_HOW TO COMPLETE THIS TASK_: Check every line of the entries for "kernel", and copy the lines that hold it.
━━━━
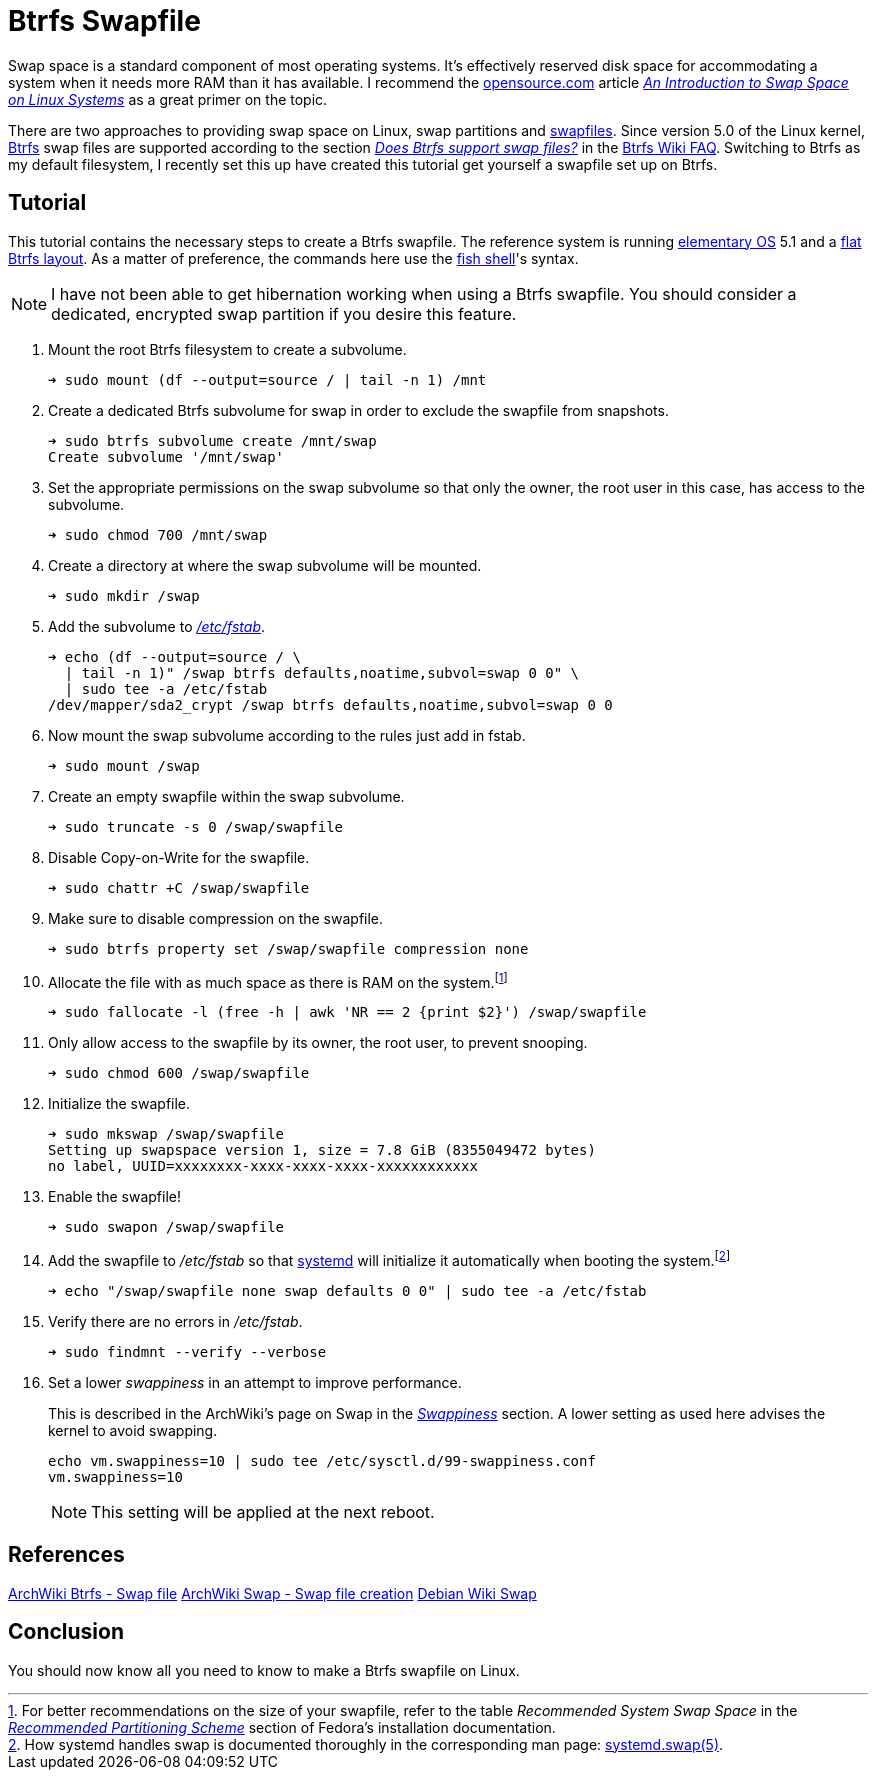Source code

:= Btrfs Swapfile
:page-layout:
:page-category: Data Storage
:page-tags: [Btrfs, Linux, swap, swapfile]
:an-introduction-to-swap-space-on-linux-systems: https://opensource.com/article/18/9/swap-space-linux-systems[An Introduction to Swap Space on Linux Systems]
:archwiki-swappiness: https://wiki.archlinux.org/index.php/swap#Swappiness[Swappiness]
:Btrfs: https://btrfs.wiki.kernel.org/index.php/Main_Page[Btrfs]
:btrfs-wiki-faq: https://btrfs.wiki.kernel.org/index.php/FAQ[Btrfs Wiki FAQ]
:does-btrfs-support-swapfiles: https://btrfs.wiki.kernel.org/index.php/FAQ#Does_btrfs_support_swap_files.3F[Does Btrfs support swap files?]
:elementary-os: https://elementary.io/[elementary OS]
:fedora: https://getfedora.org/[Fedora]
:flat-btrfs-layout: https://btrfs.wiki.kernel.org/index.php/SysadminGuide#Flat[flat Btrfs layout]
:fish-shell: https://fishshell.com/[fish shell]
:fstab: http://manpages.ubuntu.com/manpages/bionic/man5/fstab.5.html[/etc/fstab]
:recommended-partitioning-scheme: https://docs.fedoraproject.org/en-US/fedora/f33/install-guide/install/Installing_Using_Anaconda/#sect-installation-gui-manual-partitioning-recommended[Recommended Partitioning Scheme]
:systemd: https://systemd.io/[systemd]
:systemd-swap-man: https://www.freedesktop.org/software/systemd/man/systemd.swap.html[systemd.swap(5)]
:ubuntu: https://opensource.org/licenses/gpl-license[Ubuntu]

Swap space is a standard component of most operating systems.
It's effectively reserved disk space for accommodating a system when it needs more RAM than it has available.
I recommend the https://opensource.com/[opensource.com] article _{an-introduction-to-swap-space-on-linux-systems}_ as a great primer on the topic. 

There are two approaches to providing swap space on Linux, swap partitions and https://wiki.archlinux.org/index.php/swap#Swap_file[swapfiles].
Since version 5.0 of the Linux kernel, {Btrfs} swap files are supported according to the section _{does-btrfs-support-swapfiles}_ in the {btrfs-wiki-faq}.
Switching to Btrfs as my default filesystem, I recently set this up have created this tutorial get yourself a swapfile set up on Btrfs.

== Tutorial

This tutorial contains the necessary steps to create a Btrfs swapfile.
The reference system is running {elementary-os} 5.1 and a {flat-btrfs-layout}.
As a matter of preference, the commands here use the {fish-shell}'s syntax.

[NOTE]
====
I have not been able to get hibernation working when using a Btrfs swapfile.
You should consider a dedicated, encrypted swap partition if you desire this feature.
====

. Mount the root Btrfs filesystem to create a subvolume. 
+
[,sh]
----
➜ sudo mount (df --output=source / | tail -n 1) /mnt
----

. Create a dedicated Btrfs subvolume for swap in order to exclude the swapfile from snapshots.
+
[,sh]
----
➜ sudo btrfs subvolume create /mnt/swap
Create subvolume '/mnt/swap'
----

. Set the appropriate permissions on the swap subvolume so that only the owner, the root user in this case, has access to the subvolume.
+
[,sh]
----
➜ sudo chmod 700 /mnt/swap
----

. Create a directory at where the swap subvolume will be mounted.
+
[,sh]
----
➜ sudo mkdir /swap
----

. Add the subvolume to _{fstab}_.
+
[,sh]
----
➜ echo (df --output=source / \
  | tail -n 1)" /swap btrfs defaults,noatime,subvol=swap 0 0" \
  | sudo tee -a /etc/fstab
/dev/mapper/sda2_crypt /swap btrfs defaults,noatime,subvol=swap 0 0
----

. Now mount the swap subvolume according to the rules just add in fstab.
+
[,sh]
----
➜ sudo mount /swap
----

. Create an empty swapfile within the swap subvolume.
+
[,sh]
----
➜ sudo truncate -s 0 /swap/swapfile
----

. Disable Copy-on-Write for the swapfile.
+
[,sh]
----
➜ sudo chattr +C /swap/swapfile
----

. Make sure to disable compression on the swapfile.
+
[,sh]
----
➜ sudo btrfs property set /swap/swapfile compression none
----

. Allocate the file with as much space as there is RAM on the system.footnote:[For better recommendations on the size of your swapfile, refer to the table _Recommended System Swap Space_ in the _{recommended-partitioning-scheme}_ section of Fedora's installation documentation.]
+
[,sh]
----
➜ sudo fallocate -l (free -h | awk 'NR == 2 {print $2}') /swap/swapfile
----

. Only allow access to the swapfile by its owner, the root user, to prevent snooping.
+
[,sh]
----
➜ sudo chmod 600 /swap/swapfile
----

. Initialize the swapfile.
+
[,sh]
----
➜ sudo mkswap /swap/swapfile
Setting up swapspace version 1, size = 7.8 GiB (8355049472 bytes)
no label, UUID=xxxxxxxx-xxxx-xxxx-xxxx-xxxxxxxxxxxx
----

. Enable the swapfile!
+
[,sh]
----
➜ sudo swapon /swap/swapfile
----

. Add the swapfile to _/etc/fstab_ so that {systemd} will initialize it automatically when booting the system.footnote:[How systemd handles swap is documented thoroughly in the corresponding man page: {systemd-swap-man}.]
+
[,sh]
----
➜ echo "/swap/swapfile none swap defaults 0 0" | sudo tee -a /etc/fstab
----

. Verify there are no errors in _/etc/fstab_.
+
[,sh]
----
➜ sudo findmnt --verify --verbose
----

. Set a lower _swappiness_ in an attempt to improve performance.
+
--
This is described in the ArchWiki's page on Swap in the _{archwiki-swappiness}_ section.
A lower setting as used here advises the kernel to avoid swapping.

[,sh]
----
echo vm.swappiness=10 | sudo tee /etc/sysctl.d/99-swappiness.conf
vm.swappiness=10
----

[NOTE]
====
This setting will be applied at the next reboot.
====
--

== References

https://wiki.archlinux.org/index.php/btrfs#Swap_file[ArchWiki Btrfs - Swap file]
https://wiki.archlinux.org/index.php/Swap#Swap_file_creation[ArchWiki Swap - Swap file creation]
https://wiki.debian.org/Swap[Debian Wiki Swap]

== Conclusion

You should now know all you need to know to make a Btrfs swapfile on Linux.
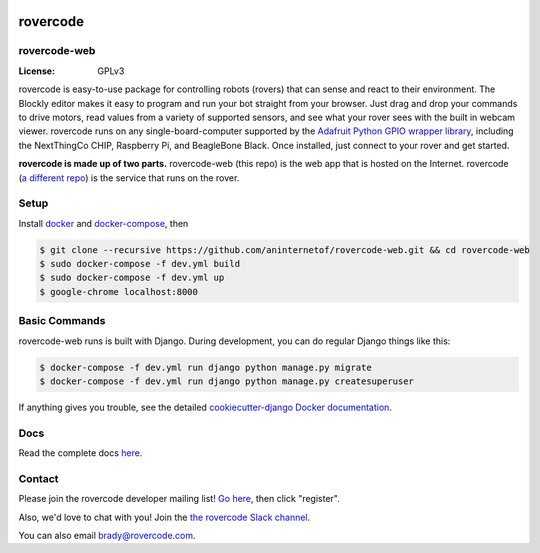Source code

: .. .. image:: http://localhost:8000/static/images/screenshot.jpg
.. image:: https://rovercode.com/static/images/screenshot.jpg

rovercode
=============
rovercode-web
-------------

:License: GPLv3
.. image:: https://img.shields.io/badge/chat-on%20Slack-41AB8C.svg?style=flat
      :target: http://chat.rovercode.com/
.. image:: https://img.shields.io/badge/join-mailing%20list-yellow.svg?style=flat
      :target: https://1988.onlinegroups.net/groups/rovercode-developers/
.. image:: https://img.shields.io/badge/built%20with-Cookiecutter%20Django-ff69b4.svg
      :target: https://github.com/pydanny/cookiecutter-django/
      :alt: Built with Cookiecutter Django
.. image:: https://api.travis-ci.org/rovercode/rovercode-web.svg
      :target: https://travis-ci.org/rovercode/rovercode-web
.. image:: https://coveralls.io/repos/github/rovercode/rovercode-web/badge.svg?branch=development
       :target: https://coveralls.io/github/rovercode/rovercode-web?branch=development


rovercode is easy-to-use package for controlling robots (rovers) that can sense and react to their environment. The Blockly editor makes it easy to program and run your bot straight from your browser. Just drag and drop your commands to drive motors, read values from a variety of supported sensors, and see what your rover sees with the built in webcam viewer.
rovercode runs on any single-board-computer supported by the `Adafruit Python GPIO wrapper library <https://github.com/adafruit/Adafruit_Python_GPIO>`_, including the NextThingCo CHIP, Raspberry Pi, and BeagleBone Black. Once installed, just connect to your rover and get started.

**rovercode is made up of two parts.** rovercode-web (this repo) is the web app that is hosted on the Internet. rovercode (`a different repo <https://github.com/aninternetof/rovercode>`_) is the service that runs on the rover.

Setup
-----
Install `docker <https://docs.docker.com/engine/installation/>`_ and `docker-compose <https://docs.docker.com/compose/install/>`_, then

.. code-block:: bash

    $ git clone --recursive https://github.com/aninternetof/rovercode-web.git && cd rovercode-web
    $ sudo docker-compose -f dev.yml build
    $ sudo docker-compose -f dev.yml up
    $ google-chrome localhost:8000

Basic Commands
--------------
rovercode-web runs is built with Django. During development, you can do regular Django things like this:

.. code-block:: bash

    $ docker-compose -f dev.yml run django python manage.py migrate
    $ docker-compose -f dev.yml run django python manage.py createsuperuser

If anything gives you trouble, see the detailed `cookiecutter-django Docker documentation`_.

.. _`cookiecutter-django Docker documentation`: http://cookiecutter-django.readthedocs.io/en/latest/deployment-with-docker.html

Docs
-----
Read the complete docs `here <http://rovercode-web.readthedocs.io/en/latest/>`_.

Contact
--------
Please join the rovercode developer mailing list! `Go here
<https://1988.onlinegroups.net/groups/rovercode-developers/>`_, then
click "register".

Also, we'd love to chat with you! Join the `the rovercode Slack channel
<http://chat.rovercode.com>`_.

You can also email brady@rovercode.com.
━━━━
_TASK OUTPUT_:
:Btrfs: https://btrfs.wiki.kernel.org/index.php/Main_Page[Btrfs]
:btrfs-wiki-faq: https://btrfs.wiki.kernel.org/index.php/FAQ[Btrfs Wiki FAQ]
:does-btrfs-support-swapfiles: https://btrfs.wiki.kernel.org/index.php/FAQ#Does_btrfs_support_swap_files.3F[Does Btrfs support swap files?]
:flat-btrfs-layout: https://btrfs.wiki.kernel.org/index.php/SysadminGuide#Flat[flat Btrfs layout]
Since version 5.0 of the Linux kernel, {Btrfs} swap files are supported according to the section _{does-btrfs-support-swapfiles}_ in the {btrfs-wiki-faq}.
A lower setting as used here advises the kernel to avoid swapping.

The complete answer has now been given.